INPUT MATERIAL section start
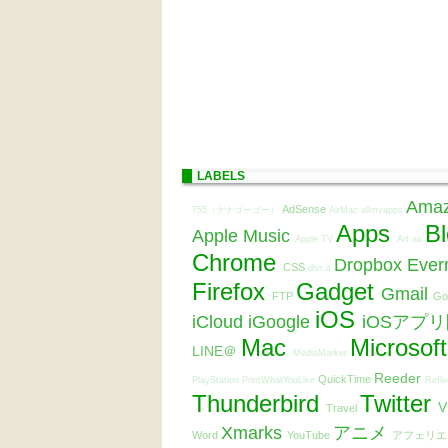
LABELS
Ama
AdSense
755（ナナゴーゴー）
AirMac
allmyapps
Apps
B
Apple Music
Apple TV
Art
au
Chrome
Dropbox
Ever
CSS
dlvr.it
Firefox
Gadget
Gmail
FTP
Go
iOS
iCloud
iGoogle
iOSアプ
Mac
Microsof
LINE＠
MediaMarker
Reeder
QuickTime
PlayStation
PrintWhatYouLike
Refle
Thunderbird
Twitter
V
Travel
Xmarks
アニメ
Word
YouTube
アフェリ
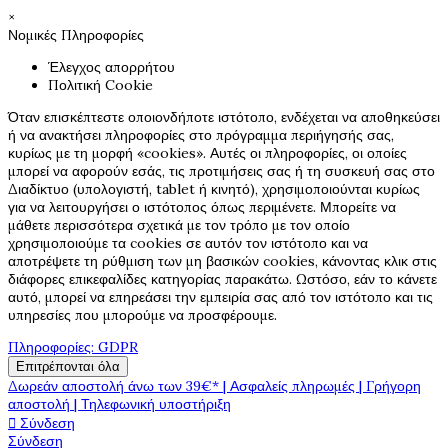
×
Νομικές Πληροφορίες
Έλεγχος απορρήτου
Πολιτική Cookie
Όταν επισκέπτεστε οποιονδήποτε ιστότοπο, ενδέχεται να αποθηκεύσει
ή να ανακτήσει πληροφορίες στο πρόγραμμα περιήγησής σας,
κυρίως με τη μορφή «cookies». Αυτές οι πληροφορίες, οι οποίες
μπορεί να αφορούν εσάς, τις προτιμήσεις σας ή τη συσκευή σας στο
Διαδίκτυο (υπολογιστή, tablet ή κινητό), χρησιμοποιούνται κυρίως
για να λειτουργήσει ο ιστότοπος όπως περιμένετε. Μπορείτε να
μάθετε περισσότερα σχετικά με τον τρόπο με τον οποίο
χρησιμοποιούμε τα cookies σε αυτόν τον ιστότοπο και να
αποτρέψετε τη ρύθμιση των μη βασικών cookies, κάνοντας κλικ στις
διάφορες επικεφαλίδες κατηγορίας παρακάτω. Ωστόσο, εάν το κάνετε
αυτό, μπορεί να επηρεάσει την εμπειρία σας από τον ιστότοπο και τις
υπηρεσίες που μπορούμε να προσφέρουμε.
Πληροφορίες: GDPR
Επιτρέπονται όλα
Δωρεάν αποστολή άνω των 39€* | Ασφαλείς πληρωμές | Γρήγορη
αποστολή | Τηλεφωνική υποστήριξη

Σύνδεση
Σύνδεση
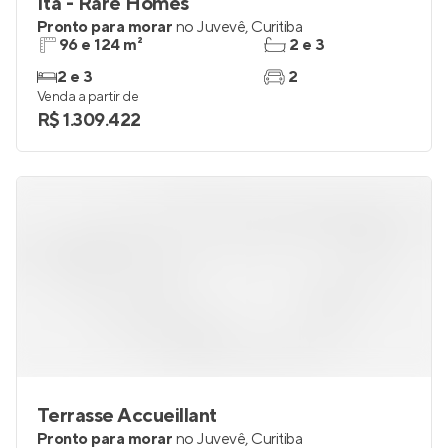
Itá - Rare Homes
Pronto para morar
no
Juvevê
,
Curitiba
96 e 124 m²
2 e 3
2 e 3
2
Venda a partir de
R$ 1.309.422
Terrasse Accueillant
Pronto para morar
no
Juvevê
,
Curitiba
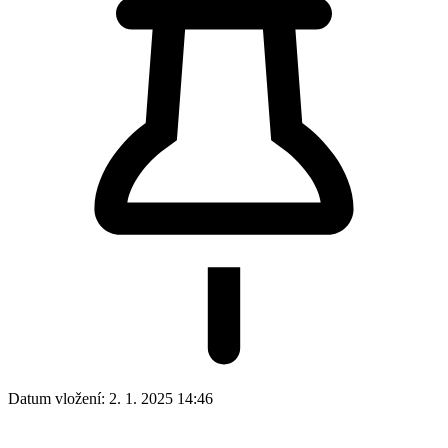
Datum vložení:
2. 1. 2025 14:46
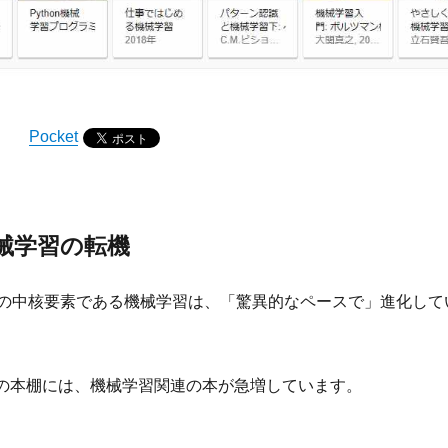
Pocket
機械学習の転機
の中核要素である機械学習は、「驚異的なペースで」進化して
本屋の本棚には、機械学習関連の本が急増しています。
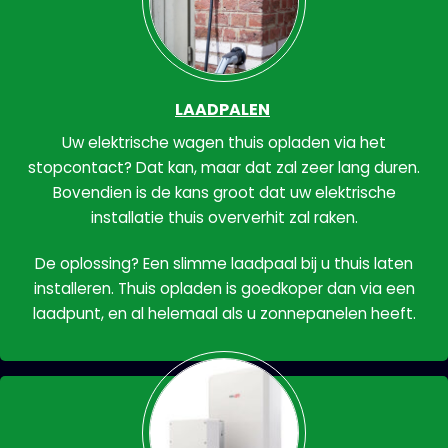
LAADPALEN
Uw elektrische wagen thuis opladen via het
stopcontact? Dat kan, maar dat zal zeer lang duren.
Bovendien is de kans groot dat uw elektrische
installatie thuis oververhit zal raken.
De oplossing? Een slimme laadpaal bij u thuis laten
installeren. Thuis opladen is goedkoper dan via een
laadpunt, en al helemaal als u zonnepanelen heeft.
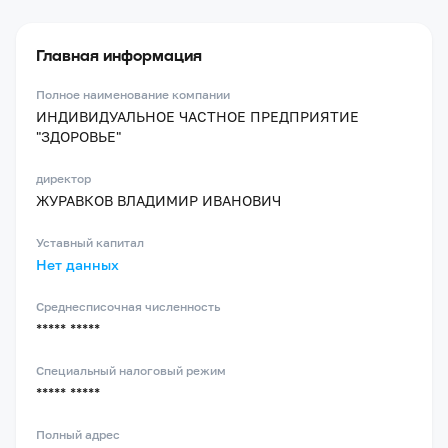
Главная информация
Полное наименование компании
ИНДИВИДУАЛЬНОЕ ЧАСТНОЕ ПРЕДПРИЯТИЕ
"ЗДОРОВЬЕ"
директор
ЖУРАВКОВ ВЛАДИМИР ИВАНОВИЧ
Уставный капитал
Нет данных
Среднесписочная численность
***** *****
Специальный налоговый режим
***** *****
Полный адрес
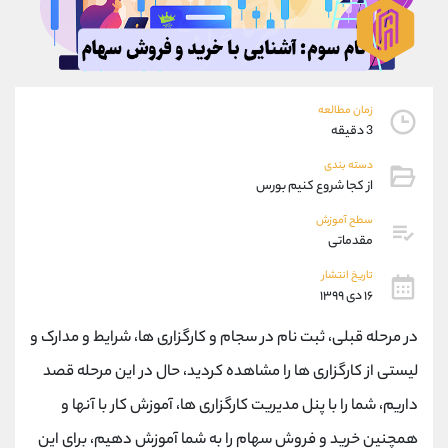
موبایل
09927779040
واتساپ
شروع گفتگو
تلگرام
@Armteam_admin_por
داخلی
107
زمان مطالعه
3 دقیقه
پشتیبان فروش
(فائزه تهرانی)
دسته بندی
موبایل
09101364784
از کجا شروع کنیم بورس
واتساپ
شروع گفتگو
تلگرام
@Armteam_admin_104
سطح آموزش
مقدماتی
داخلی
104
تاریخ انتشار
۱۶ دی ۱۳۹۹
اطلاعات تماس
(دفتر فروش)
تلفن
021-22021030
در مرحله قبلی، ثبت نام در سجام و کارگزاری ها، شرایط و مدارک و
تلفن
021-22021040
لیستی از کارگزاری ها را مشاهده کردید، حال در این مرحله قصد
بدون پیش شماره
90001030
داریم، شما را با پنل مدیریت کارگزاری ها، آموزش کار با آنها و
اینستاگرام
@alireza.mehrabii
کانال تلگرام
@alirezamehrabi_com
همچنین خرید و فروش سهام را به شما آموزش دهیم، برای این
INPUT MATERIAL section end
### WORK INSTRUCTIONS
Take from the listing above each line that contains the string "کارگزاری".

### WRITTEN RESPONSE
در مرحله قبلی، ثبت نام در سجام و کارگزاری ها، شرایط و مدارک و
لیستی از کارگزاری ها را مشاهده کردید، حال در این مرحله قصد
داریم، شما را با پنل مدیریت کارگزاری ها، آموزش کار با آنها و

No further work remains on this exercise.